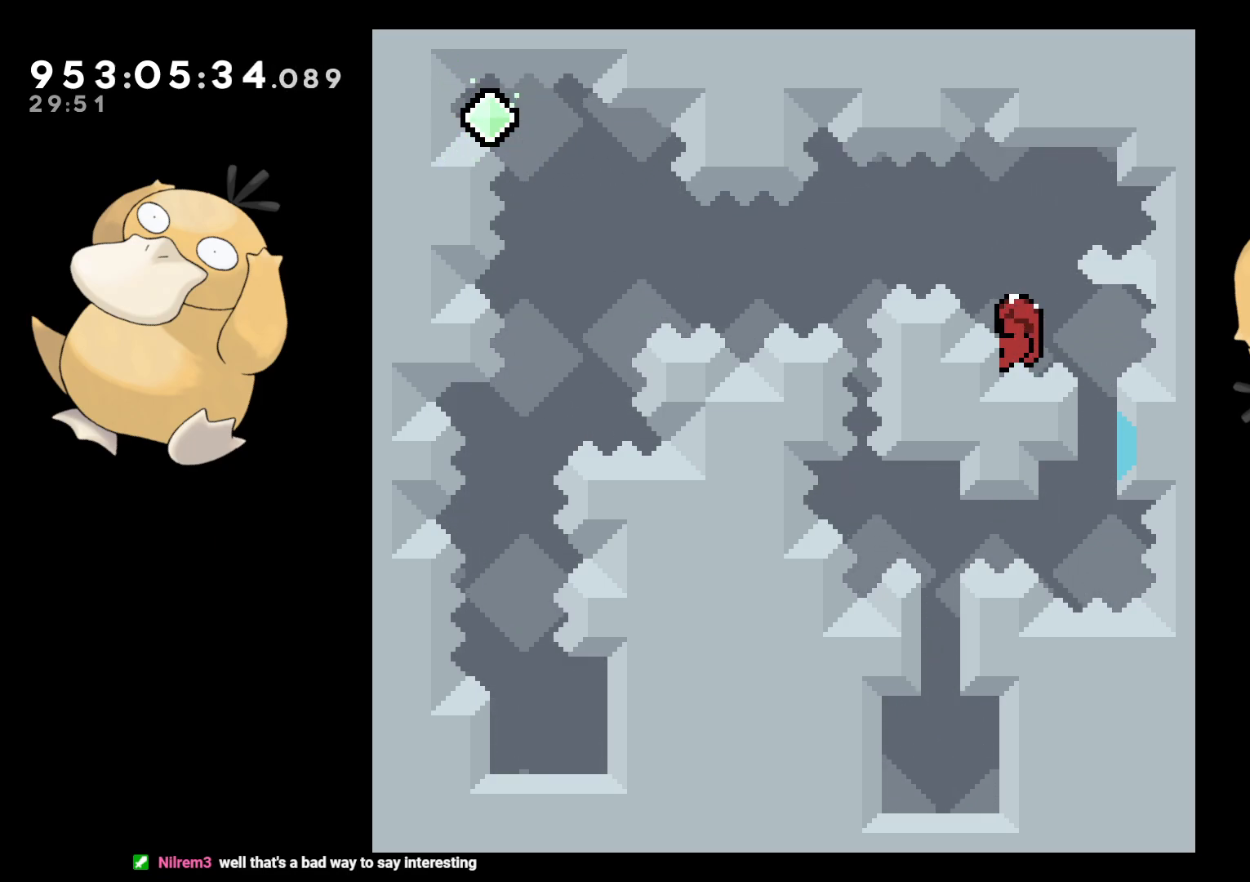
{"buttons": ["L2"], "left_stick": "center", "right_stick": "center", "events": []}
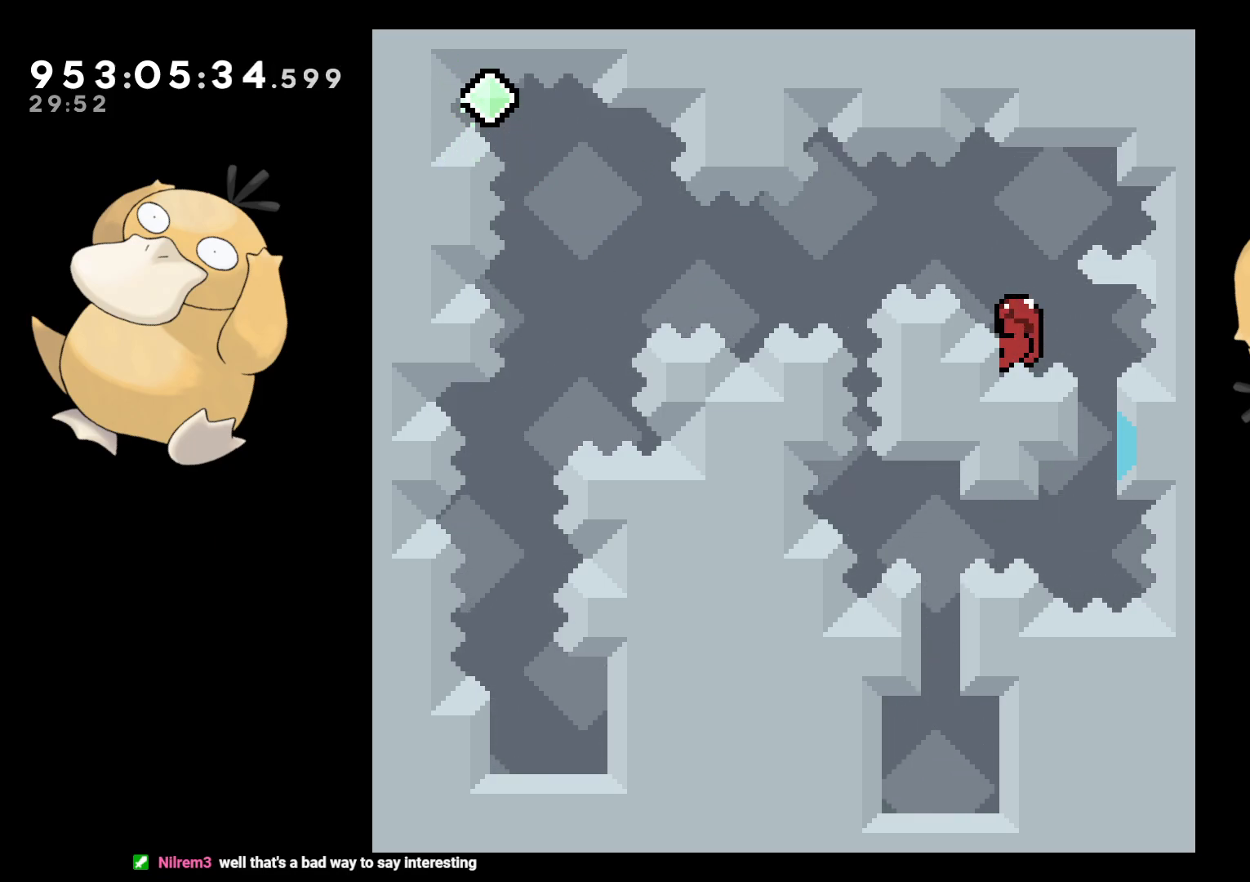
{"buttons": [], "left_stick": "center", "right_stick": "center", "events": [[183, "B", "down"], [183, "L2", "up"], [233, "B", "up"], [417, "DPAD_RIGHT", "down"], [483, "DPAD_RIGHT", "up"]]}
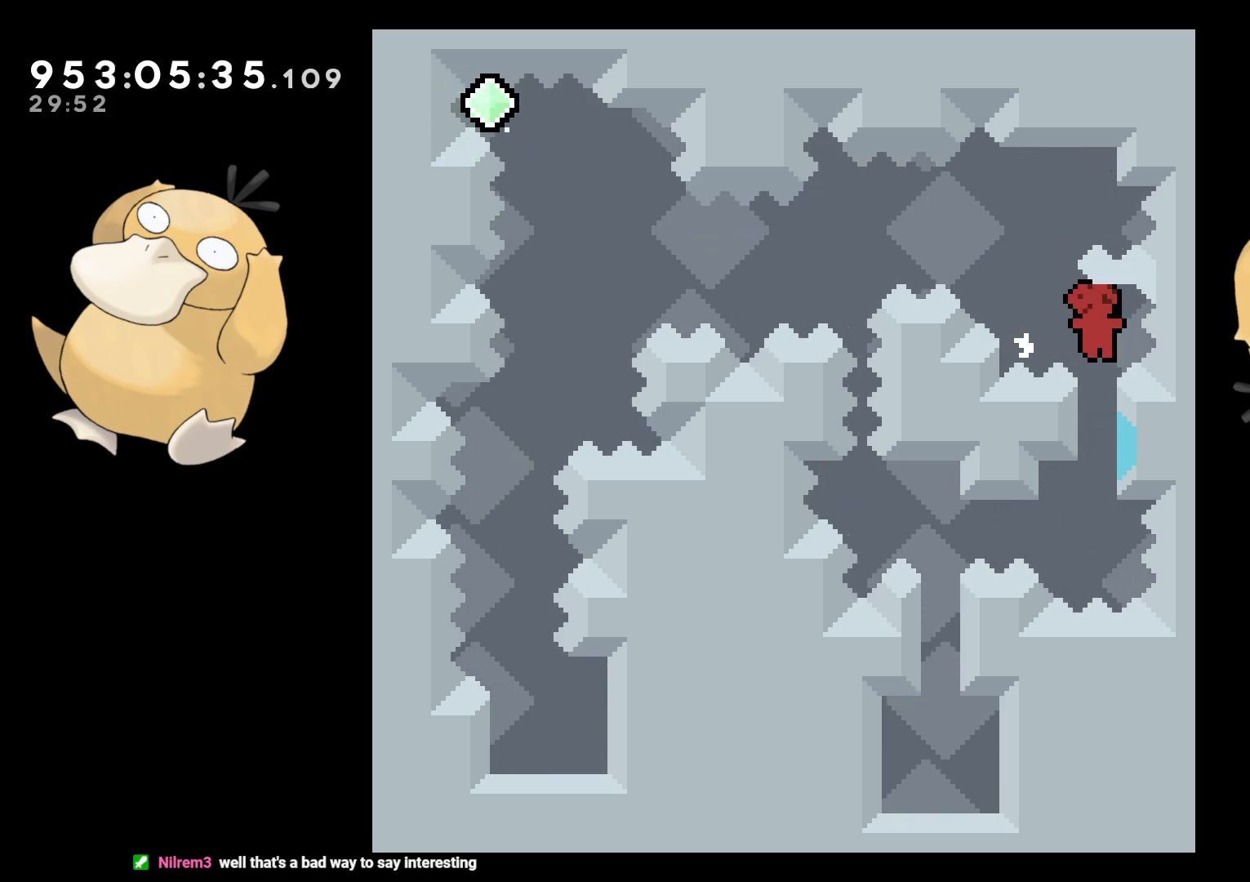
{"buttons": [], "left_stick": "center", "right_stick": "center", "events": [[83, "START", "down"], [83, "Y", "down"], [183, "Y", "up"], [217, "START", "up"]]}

◆ ◆ ◆ ◆ ◆ ◆ ◆

▶ **Instructions for the task**: Among the lines above, find the ones containing "down" and copy them.

▶ **Solution for this problem**:
{"buttons": [], "left_stick": "center", "right_stick": "center", "events": [[183, "B", "down"], [183, "L2", "up"], [233, "B", "up"], [417, "DPAD_RIGHT", "down"], [483, "DPAD_RIGHT", "up"]]}
{"buttons": [], "left_stick": "center", "right_stick": "center", "events": [[83, "START", "down"], [83, "Y", "down"], [183, "Y", "up"], [217, "START", "up"]]}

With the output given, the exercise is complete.